Bysen frunció el ceño.

– ¿Y usted cree que cincuenta y cinco mil dólares es «una nimiedad», señorita? Su negocio debe de ir viento en popa para que esa suma le resulte trivial.

Hice unos cálculos rápidos en la hoja de papel que tenía delante.

– Seguro que el señor Linus le dará las cifras exactas, así que no voy a entrar en detalles, pero si hubiese manera de cortar un dólar en cuarenta mil trozos, uno de esos cuarenta mil trozos sería el equivalente de lo que tendrían que invertir. Y eso sin contar las deducciones fiscales, ni intangibles como el beneficio publicitario.

Gary y William intentaron hablar a la vez; el teléfono móvil de Linus Rankin sonó al mismo tiempo y el propio Bysen se puso a rugir cuando Marcena abrió la puerta de la sala de juntas y entró la mar de contenta.

Me guiñó un ojo con la intención de que el gesto fuese tan sutil que nadie reparase en él, y se volvió hacia Bysen.

– He venido con la señora Warshawski; Marcena Love; su Pete Boyland me estaba hablando sobre el departamento de compras y me he retrasado. ¿Es usted el que está junto al Thunderbolt en la foto de ahí fuera? Mi padre fue piloto de Hurricanes en Wattisham.

Buffalo Bill resopló.

– ¿Wattisham? Pasé dieciocho meses allí. El Hurricane era un buen aparato; nunca se le otorgó el respeto que merecía. ¿Cómo se llamaba su padre?

– Julián Love. Escuadrón Tigre Setenta.

– Mmm… Usted y yo vamos a tener que hablar, señorita. ¿Trabaja con esta muchacha del baloncesto?

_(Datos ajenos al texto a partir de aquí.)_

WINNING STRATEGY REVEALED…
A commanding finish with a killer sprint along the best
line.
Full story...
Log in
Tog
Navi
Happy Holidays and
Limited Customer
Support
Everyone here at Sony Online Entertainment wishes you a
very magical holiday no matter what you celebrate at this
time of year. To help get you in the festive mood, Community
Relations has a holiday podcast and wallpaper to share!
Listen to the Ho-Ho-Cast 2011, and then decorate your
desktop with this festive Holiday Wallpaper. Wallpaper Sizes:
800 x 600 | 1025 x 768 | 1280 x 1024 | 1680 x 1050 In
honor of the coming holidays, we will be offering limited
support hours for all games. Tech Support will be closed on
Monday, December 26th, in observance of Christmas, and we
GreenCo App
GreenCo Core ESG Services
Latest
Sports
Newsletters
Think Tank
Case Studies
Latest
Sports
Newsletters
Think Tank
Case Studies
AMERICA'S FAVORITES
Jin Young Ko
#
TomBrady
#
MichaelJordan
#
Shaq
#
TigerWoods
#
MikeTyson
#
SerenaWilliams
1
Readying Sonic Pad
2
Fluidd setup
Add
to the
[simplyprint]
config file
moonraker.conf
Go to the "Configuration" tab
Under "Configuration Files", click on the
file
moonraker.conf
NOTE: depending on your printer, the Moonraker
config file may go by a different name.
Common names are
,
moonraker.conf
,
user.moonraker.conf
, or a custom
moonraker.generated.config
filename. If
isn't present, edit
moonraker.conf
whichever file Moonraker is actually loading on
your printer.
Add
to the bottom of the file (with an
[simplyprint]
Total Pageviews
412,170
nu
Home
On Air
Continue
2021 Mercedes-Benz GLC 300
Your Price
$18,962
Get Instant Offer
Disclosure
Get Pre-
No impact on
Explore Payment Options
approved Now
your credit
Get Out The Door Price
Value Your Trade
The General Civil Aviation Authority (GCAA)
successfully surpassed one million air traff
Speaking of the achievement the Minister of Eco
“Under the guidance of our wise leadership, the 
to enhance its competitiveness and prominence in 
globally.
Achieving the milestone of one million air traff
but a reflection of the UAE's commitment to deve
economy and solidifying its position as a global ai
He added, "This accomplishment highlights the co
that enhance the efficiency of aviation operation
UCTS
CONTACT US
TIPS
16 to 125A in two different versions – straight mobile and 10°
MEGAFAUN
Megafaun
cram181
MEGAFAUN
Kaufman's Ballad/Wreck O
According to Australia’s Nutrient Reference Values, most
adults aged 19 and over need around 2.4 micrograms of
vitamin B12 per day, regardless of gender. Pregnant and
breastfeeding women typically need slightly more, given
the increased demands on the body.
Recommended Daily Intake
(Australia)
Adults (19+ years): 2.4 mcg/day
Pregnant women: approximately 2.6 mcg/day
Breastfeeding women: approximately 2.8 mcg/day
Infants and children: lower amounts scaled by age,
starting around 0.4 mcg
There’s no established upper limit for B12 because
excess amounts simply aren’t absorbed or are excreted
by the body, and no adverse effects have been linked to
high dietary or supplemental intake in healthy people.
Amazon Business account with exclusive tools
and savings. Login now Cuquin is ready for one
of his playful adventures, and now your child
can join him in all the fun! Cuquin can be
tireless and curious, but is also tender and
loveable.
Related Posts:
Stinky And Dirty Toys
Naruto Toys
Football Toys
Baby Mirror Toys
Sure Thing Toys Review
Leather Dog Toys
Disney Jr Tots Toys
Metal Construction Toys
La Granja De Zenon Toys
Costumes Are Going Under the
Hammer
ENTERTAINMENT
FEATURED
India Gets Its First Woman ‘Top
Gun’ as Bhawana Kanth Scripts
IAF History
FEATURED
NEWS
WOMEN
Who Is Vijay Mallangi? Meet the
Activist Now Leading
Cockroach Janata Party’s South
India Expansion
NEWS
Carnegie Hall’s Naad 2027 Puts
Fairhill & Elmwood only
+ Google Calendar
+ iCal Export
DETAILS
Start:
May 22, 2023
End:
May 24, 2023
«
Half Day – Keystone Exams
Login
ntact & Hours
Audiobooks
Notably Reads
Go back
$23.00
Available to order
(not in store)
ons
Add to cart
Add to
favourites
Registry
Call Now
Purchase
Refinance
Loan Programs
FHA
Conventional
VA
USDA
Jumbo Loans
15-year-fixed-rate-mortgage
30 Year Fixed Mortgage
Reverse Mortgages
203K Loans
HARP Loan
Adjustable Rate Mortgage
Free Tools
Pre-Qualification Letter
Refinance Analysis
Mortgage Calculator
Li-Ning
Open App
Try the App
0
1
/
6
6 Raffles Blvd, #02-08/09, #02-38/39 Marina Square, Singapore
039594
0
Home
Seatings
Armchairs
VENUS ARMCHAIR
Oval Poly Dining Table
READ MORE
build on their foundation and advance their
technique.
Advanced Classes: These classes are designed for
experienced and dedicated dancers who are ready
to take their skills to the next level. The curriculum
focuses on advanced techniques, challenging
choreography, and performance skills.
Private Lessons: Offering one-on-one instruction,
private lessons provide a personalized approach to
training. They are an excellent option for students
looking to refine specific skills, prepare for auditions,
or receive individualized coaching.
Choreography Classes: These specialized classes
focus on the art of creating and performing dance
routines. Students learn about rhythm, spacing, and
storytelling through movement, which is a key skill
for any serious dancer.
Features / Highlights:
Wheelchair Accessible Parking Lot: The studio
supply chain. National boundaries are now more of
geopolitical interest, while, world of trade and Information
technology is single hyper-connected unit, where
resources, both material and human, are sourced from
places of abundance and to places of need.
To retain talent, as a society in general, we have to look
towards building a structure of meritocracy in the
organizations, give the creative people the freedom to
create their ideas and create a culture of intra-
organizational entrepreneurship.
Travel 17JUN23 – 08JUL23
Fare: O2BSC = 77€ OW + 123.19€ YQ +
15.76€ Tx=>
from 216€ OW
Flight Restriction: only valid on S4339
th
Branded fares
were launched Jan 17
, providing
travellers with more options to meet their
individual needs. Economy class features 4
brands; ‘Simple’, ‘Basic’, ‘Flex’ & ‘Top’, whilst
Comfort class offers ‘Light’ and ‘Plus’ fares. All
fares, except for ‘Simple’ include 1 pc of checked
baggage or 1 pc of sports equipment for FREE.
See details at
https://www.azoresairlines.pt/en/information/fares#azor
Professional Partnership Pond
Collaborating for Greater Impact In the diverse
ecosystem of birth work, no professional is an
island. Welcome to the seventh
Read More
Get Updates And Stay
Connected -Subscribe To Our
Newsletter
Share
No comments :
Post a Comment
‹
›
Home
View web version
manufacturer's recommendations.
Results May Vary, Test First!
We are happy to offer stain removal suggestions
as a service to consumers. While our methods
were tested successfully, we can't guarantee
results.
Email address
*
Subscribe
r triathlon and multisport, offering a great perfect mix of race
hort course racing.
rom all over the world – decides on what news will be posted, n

– No, señor. He venido de visita desde Londres. He recorrido South Chicago, de hecho con uno de sus conductores, perdón, quería decir camioneros. Lo siento, no acabo de pillar del todo la jerga norteamericana.

El acento de Marcena se iba haciendo más marcado a medida que hablaba. Bysen se estaba bañando en él pero sus hijos no mostraban tanto entusiasmo.

– ¿Quién le deja subir a la cabina de uno de nuestros camiones? -inquirió William-. Eso contraviene la ley además de la política de la empresa.

Marcena levantó la mano como dando el alto.

– Lo siento. ¿Usted está a cargo de los camiones? No sabía que estaba quebrantando la ley.

– Aun así quiero su nombre -dijo William.

Marcena adoptó una expresión compungida.

– He metido la pata, ¿verdad? No quiero causarle problemas a nadie, así que dejémoslo en que no volveré a hacerlo. Señor Bysen, ¿hay alguna posibilidad de que pueda reunirme con usted antes de regresar a Inglaterra? Crecí escuchando las batallas aéreas de mi padre; me encantaría oír su versión de esos años; mi padre estaría contentísimo de que hubiese conocido a uno de sus viejos camaradas.

Bysen se pavoneó y resopló un poco y le pidió a Mildred que le buscara un hueco durante la semana siguiente antes de volverse para fulminarme con la mirada.

– Y en cuanto a usted, jovencita, ya recibirá noticias nuestras.

Linus había estado hablando por su teléfono móvil durante la actuación de Marcena; se levantó para pasarle una hoja de papel a Bysen. El viejo le echó un vistazo y puso cara de pocos amigos.

– Veo que ha arruinado un buen puñado de negocios importantes, jovencita, y que se ha inmiscuido en asuntos que no eran de su incumbencia. ¿Siempre se mete donde no la llaman?